James E. Cartwright, a retired Marine general who served as the vice chairman of the Joint Chiefs of Staff during part of Obama’s first term, was one of the administration’s earliest tech adopters. Eager for a better way to have information at his fingertips in top-secret meetings, Cartwright was dazzled by the possibilities when the first iPad was unveiled early in 2010.
“If nothing else, in the physical sense, not having to have large binders and four lieutenants to carry them for me,” Cartwright said of his decision to carry his briefing documents on an iPad. “As soon as people saw it, the race was on: ‘How do I get one?’”
But it wasn’t that easy, he recalled. The general’s iPad was essentially a prototype modified at his direction by the Defense Advanced Research Projects Agency, the military’s high-tech lab that helped develop weather satellites, the Internet, GPS, and stealth technology.
The agency made physical alterations to the iPad, removing the cameras, wireless chips, location sensors and microphones. Briefing documents were loaded onto the device every morning via a secure cable. Anything Cartwright wanted to save came off the device the same way in a process he called “store and dump.”
“What I ended up with was a pretty dumb iPad,” he said. “It wasn’t connected to anything. Anything was removed that could transmit.”
Without such alterations, the general would not have been allowed to take the iPad into the White House Situation Room or other secured rooms known as SCIFs (Sensitive Compartmented Information Facilities). Baskets sit outside such rooms so that White House staff members or other attendees can drop their iPhones before walking in.
Cartwright declined to say if the president’s iPad had been altered, though others who are familiar with Obama’s technology said it would not be a stretch to assume that similar precautions have been taken for the commander in chief.
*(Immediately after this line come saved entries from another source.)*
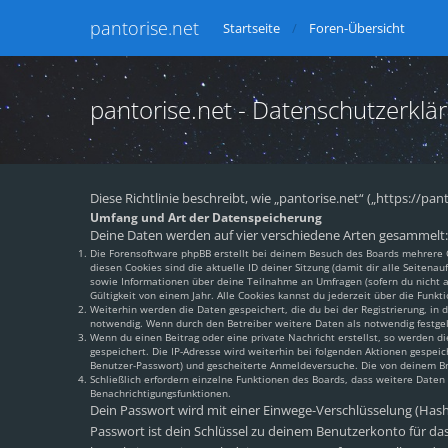
pantorise.net
Startseite
Foren-Übersicht
pantorise.net - Datenschutzerklä
Diese Richtlinie beschreibt, wie „pantorise.net“ („https://
Umfang und Art der Datenspeicherung
Deine Daten werden auf vier verschiedene Arten gesammelt:
Die Forensoftware phpBB erstellt bei deinem Besuch des Boards mehrere Co
diesen Cookies sind die aktuelle ID deiner Sitzung (damit dir alle Seiten
sowie Informationen über deine Teilnahme an Umfragen (sofern du nicht an
Gültigkeit von einem Jahr. Alle Cookies kannst du jederzeit über die Funkti
Weiterhin werden die Daten gespeichert, die du bei der Registrierung, in
notwendig. Wenn durch den Betreiber weitere Daten als notwendig festgeleg
Wenn du einen Beitrag oder eine private Nachricht erstellst, so werden di
gespeichert. Die IP-Adresse wird weiterhin bei folgenden Aktionen gespei
Benutzer-Passwort) und gescheiterte Anmeldeversuche. Die von deinem Brow
Schließlich erfordern einzelne Funktionen des Boards, dass weitere Date
Benachrichtigungsfunktionen.
Dein Passwort wird mit einer Einwege-Verschlüsselung (Hash) 
Passwort ist dein Schlüssel zu deinem Benutzerkonto für das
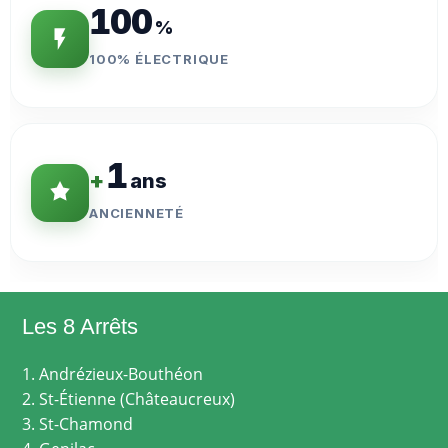
100
%
100% ÉLECTRIQUE
1
+
ans
ANCIENNETÉ
Les 8 Arrêts
1. Andrézieux-Bouthéon
2. St-Étienne (Châteaucreux)
3. St-Chamond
The president has acknowledged that his BlackBerry is enhanced with security features that ease fears of his emails being hacked or intercepted. Even so, his communications are severely limited — only a small number of designated people are even allowed to send him email.
When Obama posted his first message from the @POTUS Twitter account in May, he borrowed an iPhone from a staff member instead of using his secure BlackBerry.
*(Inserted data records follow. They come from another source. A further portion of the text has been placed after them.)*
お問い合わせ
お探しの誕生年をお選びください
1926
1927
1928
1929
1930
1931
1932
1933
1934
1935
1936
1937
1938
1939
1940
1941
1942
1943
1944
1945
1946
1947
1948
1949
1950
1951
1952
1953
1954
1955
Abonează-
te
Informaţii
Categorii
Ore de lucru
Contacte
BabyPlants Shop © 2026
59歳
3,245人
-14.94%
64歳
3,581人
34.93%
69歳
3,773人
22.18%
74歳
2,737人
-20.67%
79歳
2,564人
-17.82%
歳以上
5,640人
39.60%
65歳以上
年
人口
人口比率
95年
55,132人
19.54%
Such precautions are seen as vital in an era when cyberattacks from the nation’s adversaries are common. Chinese hackers are suspected of having breached millions of records at the Office of Personnel Management, and officials believe Russian hackers penetrated an unclassified White House email system — though apparently not Obama’s BlackBerry.
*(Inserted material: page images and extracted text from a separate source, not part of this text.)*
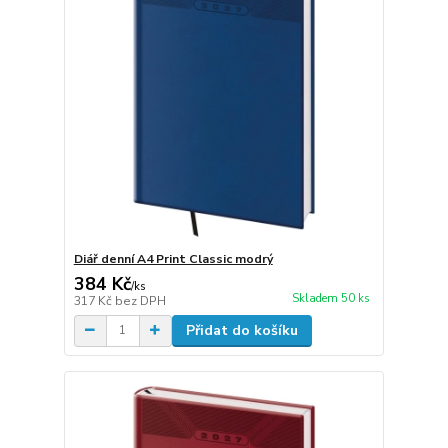
Diář denní A4 Print Classic modrý
384 Kč
/
ks
Skladem 50 ks
317 Kč
bez DPH
Přidat do košíku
Obama is not the first person inside the White House to take precautions against high-tech dangers. In 2007, Vice President Dick Cheney disabled the wireless abilities of his defibrillator, which had been implanted to regulate his heartbeat. His fear: Terrorists could have hacked the signal in an assassination attempt, not unlike the dramatic plot twist that killed the vice president in Showtime’s “Homeland” a few years ago.
But Obama is the first committed early adopter of personal technology to serve as president. In 2014, he told his helicopter pilot to wait while he ran back into the Oval Office. “I forgot my BlackBerry,” the president told reporters, holding the phone up.
When Obama filmed a short video preview before his State of the Union address this year, his BlackBerry could be seen on the desk behind him, and his new Fitbit was clearly visible.
Those close to him say he envisions an ultra-high-tech presidential library when he leaves the White House. And in long dinners with Silicon Valley titans, he has talked extensively about ways to better use personal technology to increase voter turnout and improve civic engagement.
Mostly, though, Obama is just intent on being plugged in the way most Americans are these days. In a town hall exchange in 2011 with Jorge Ramos of Univision, Obama seemed amused that Ramos did not think he had his own computer.
“I mean, Jorge, I’m the president of the United States,” he said. “You think I’ve got to go borrow somebody’s computer?”